#### EXERCISE DETAILS:
Return, word for word, the part of the Buckethead album review below that opens with the words containing "Wednesday, May 21, 2014" and closes with "interested in another.".

#### SUPPLIED TEXT:
═══
Wednesday, May 21, 2014

Buckethead - Electric Sea - 2012

I feel a little bit bad getting you started on Buckethead, simply because the man redefines the word "prolific." How can I tell? "Electric Sea" is his thirty-fifth album. I mean, seriously, the man must be recording all the time. That said, you'll probably end up finding you like a branch of Buckethead's material and are significantly less interested in another.

I'm the same way - I love about a third of Buckethead's stuff, I can go either way with a third of it and a third of it only appeals to me when I'm in a very, very specific mood.

The Buckethead stuff that I think appeals to the widest swath of people is, by my reckoning, the following records: "Electric Tears," "Population Override," "A Real Diamond In The Rough," "Shadows Between The Sky," "Captain EO's Voyage" and "Electric Sea." These albums are also generally the least "heavy."

See, here's the thing about Buckethead - the guy is a guitar genius, and he experiments a lot. So there's no guarantee from album to album that anything will sound even vaguely the same. Sometimes he's doing acoustic soundscapes. Sometimes he's doing thrasher metal. Sometimes he's doing wobbly funk guitar. Sometimes he plays in Guns'n'Roses. He can literally do anything he wants to with a guitar. I saw him live a few years back in Santa Cruz and it was a crazy show, and he wandered through a dozen different styles during that concert.
═══
#### MATERIAL SHOWN:
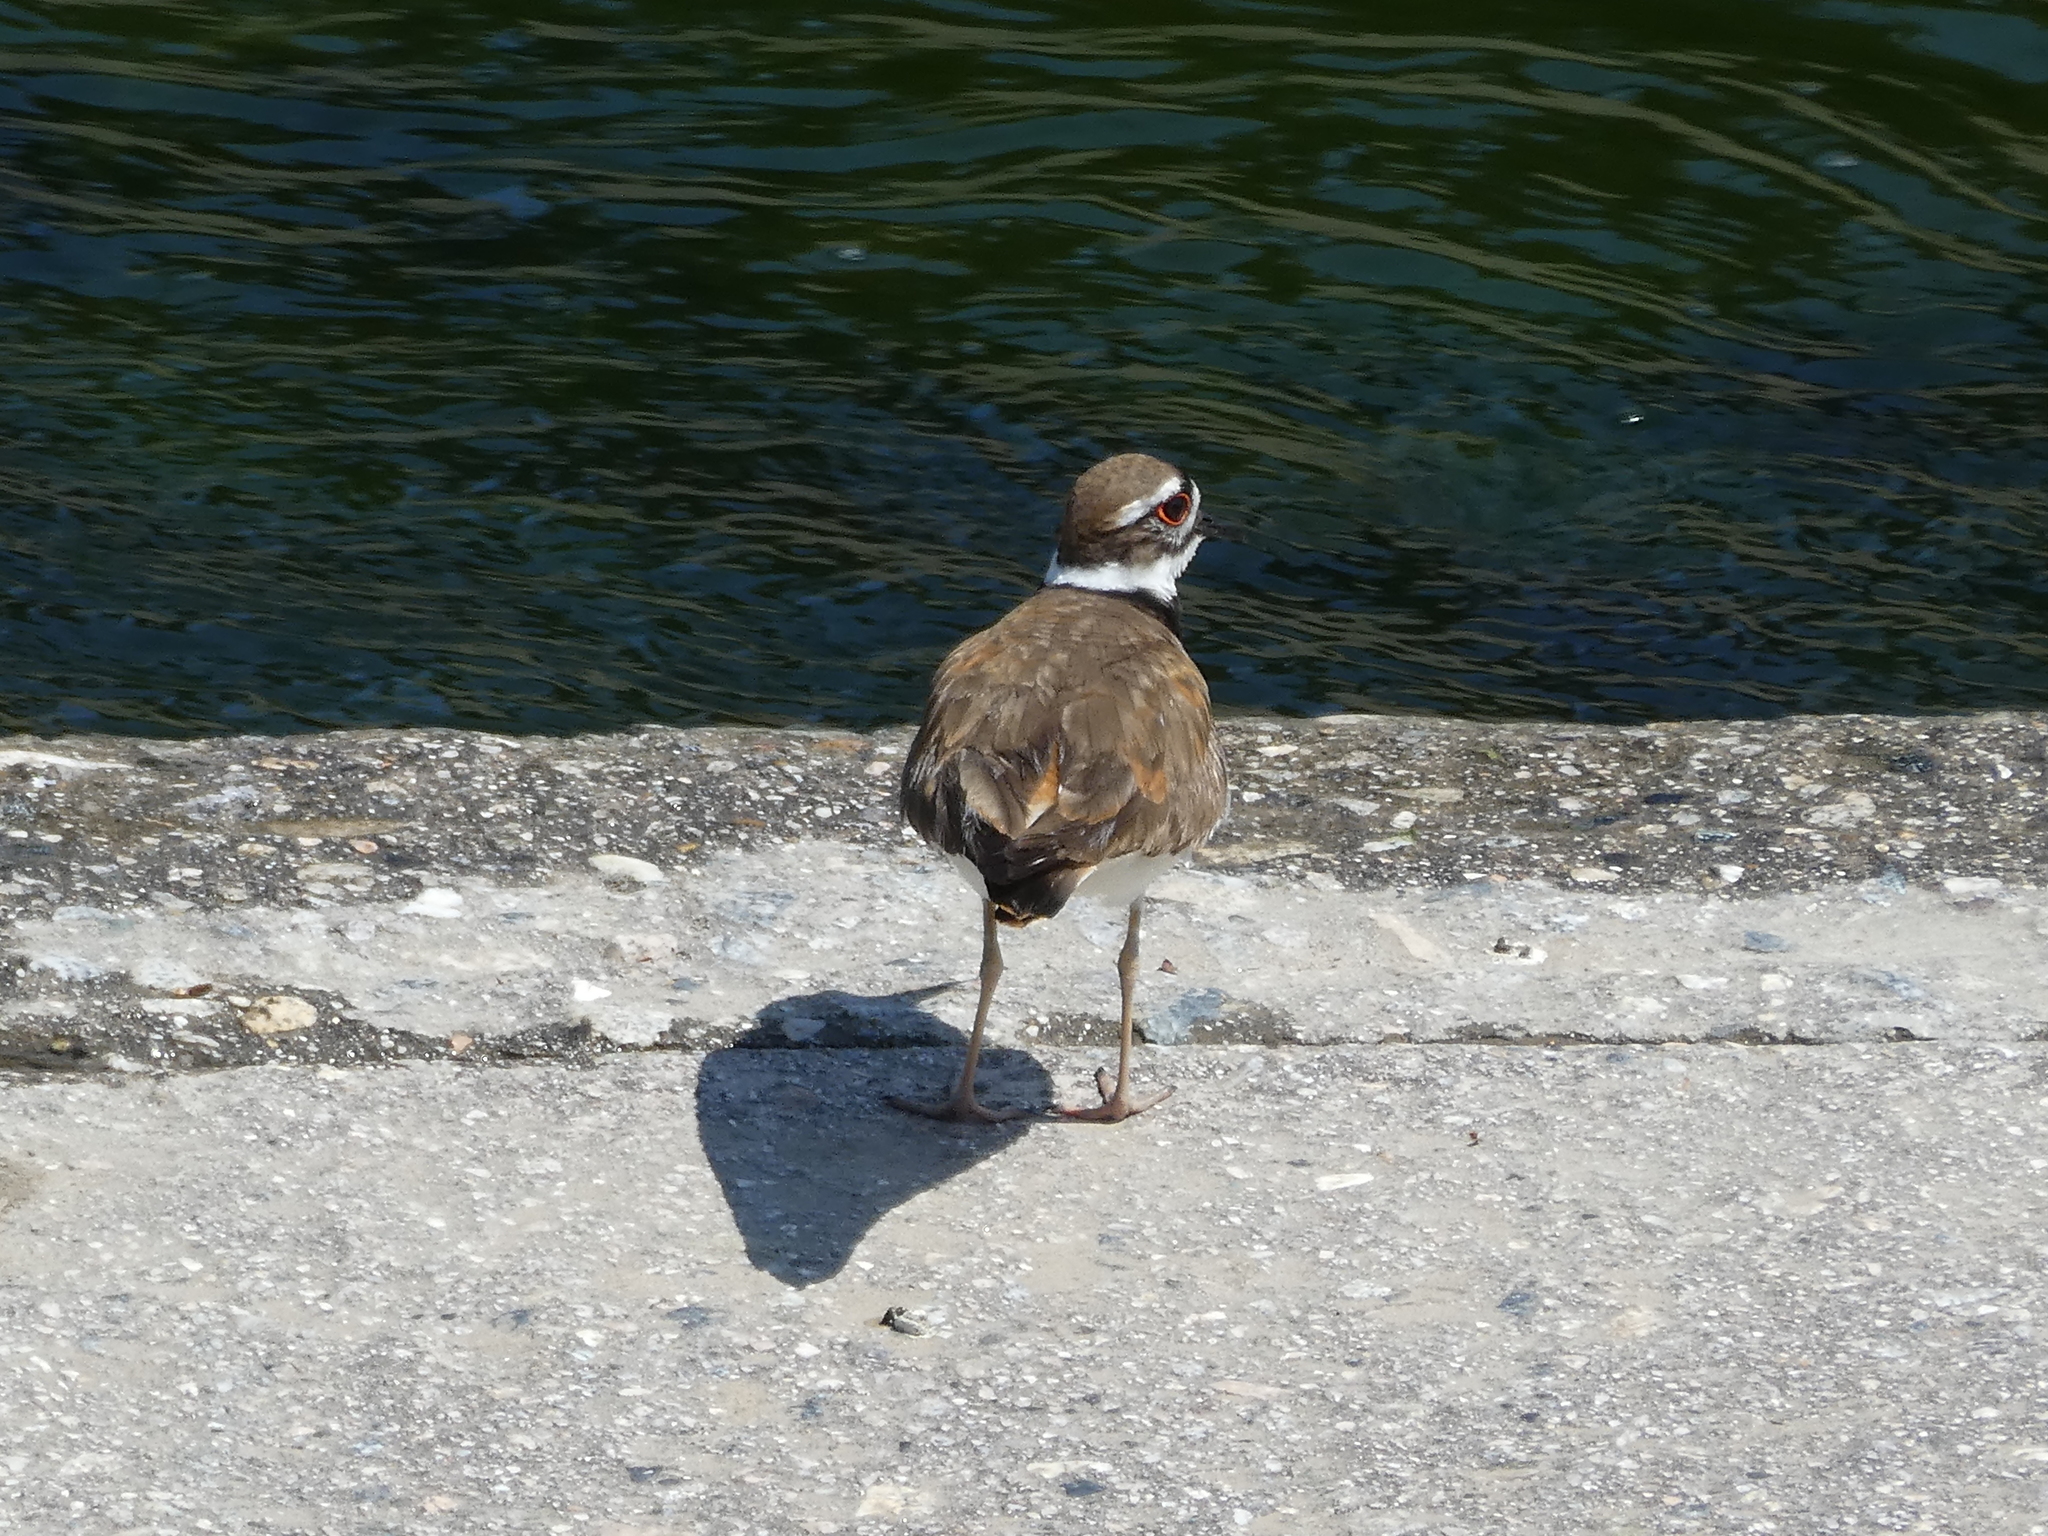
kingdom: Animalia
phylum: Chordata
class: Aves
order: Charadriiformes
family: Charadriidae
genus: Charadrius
═══
#### FINISHED EXERCISE:
Wednesday, May 21, 2014

Buckethead - Electric Sea - 2012

I feel a little bit bad getting you started on Buckethead, simply because the man redefines the word "prolific." How can I tell? "Electric Sea" is his thirty-fifth album. I mean, seriously, the man must be recording all the time. That said, you'll probably end up finding you like a branch of Buckethead's material and are significantly less interested in another.